→ Problem to work on: List each line of the entries below that contains the word "chart". Only matches with the same capitalization count.

→ Input for this task:
>>>>>

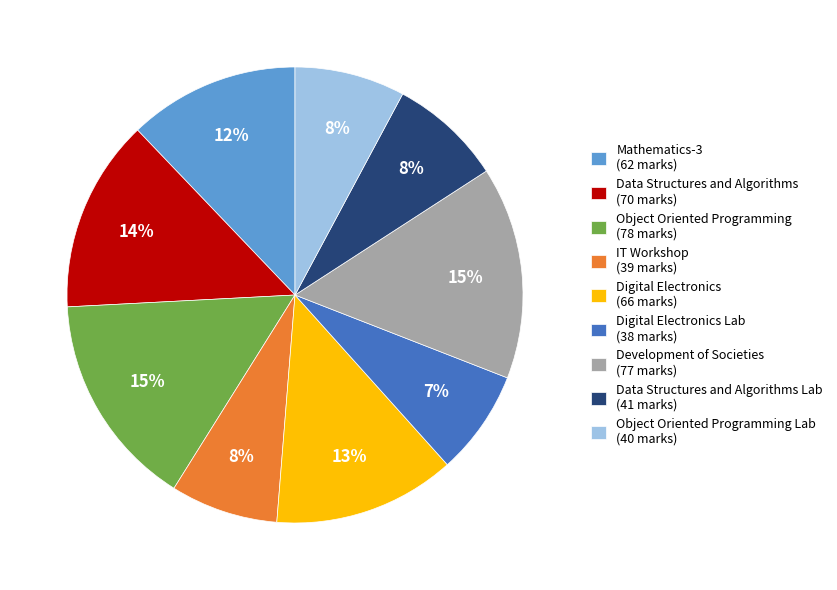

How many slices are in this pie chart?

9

<<<<<
>>>>>

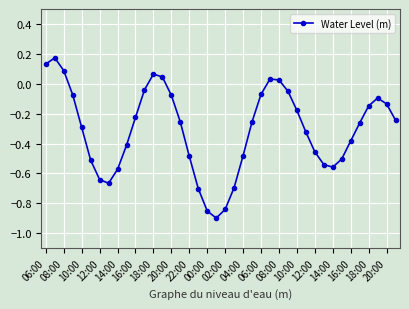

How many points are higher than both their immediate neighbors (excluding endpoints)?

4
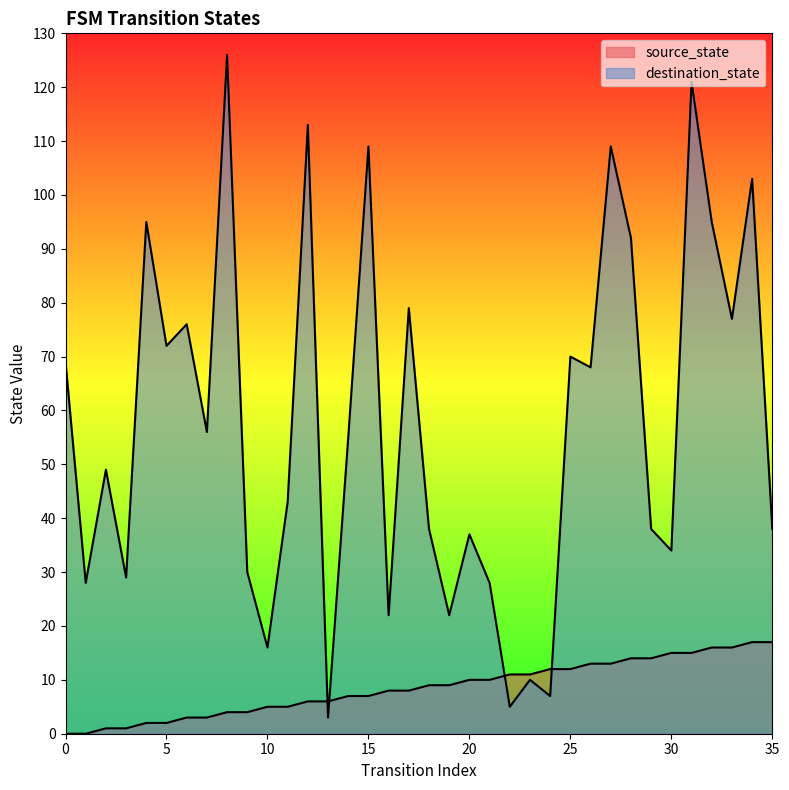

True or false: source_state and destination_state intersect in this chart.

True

<<<<<

→ Task solution:
How many slices are in this pie chart?
True or false: source_state and destination_state intersect in this chart.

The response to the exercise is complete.